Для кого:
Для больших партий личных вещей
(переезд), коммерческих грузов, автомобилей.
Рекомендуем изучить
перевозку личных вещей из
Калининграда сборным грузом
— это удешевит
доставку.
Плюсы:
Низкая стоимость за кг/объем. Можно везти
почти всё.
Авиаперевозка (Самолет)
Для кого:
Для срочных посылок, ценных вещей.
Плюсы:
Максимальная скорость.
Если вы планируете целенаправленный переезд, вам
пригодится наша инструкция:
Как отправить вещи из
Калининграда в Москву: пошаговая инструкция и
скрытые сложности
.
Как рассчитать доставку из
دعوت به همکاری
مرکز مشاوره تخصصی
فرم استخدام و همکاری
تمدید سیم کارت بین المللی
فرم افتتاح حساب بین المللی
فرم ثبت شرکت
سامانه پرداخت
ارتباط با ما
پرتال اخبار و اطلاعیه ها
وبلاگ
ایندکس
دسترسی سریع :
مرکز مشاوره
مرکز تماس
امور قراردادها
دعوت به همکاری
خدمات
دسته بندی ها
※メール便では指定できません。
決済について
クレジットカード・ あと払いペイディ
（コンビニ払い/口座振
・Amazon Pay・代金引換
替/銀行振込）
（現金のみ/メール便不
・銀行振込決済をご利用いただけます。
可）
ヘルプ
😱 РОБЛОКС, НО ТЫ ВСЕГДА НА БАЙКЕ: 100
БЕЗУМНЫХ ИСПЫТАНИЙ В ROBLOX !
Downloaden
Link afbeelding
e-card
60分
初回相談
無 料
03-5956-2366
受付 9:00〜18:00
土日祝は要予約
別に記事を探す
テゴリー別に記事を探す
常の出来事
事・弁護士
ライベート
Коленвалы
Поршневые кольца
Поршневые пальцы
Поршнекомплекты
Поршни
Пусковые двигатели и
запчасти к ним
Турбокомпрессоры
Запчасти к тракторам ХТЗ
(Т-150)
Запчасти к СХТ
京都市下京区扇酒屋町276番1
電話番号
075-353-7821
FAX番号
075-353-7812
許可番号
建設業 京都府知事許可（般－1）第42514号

YOUR GOAL -> State the number of lines in the entries above that contain the word "доставку", and nothing more.

RESPONSE BELOW -> 2